What the exercise asks: Strip out the pictures and transcribe the records that follow exactly.

Saved data entries:
--------------------
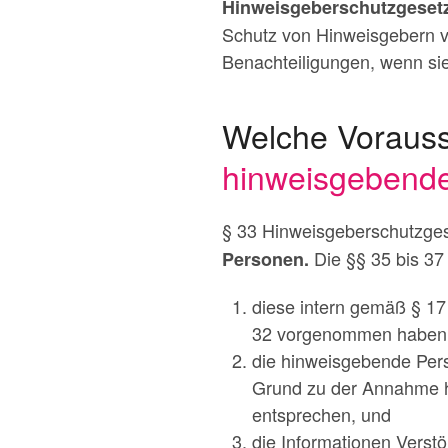
Hinweisgeberschutzgesetz
Schutz von Hinweisgebern v
Benachteiligungen, wenn si
Welche Vorauss
hinweisgebend
§ 33 Hinweisgeberschutzges
Die §§ 35 bis 3
Personen.
diese intern gemäß § 17
32 vorgenommen haben
die hinweisgebende Per
Grund zu der Annahme ha
entsprechen, und
die Informationen Verst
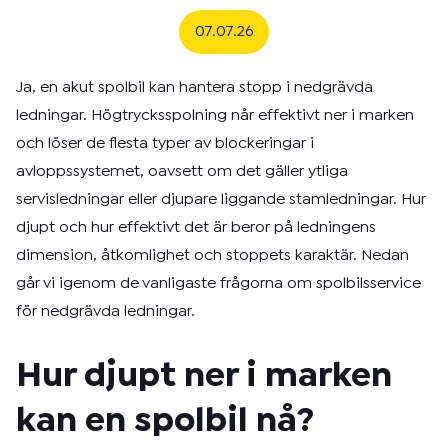
07.07.26
Ja, en akut spolbil kan hantera stopp i nedgrävda
ledningar. Högtrycksspolning når effektivt ner i marken
och löser de flesta typer av blockeringar i
avloppssystemet, oavsett om det gäller ytliga
servisledningar eller djupare liggande stamledningar. Hur
djupt och hur effektivt det är beror på ledningens
dimension, åtkomlighet och stoppets karaktär. Nedan
går vi igenom de vanligaste frågorna om spolbilsservice
för nedgrävda ledningar.
Hur djupt ner i marken
kan en spolbil nå?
--------------------
Answer for this exercise:
Hinweisgeberschutzgesetz
Schutz von Hinweisgebern v
Benachteiligungen, wenn si
Welche Vorauss
hinweisgebend
§ 33 Hinweisgeberschutzges
Die §§ 35 bis 3
Personen.
diese intern gemäß § 17
32 vorgenommen haben
die hinweisgebende Per
Grund zu der Annahme ha
entsprechen, und
die Informationen Verst
07.07.26
Ja, en akut spolbil kan hantera stopp i nedgrävda
ledningar. Högtrycksspolning når effektivt ner i marken
och löser de flesta typer av blockeringar i
avloppssystemet, oavsett om det gäller ytliga
servisledningar eller djupare liggande stamledningar. Hur
djupt och hur effektivt det är beror på ledningens
dimension, åtkomlighet och stoppets karaktär. Nedan
går vi igenom de vanligaste frågorna om spolbilsservice
för nedgrävda ledningar.
Hur djupt ner i marken
kan en spolbil nå?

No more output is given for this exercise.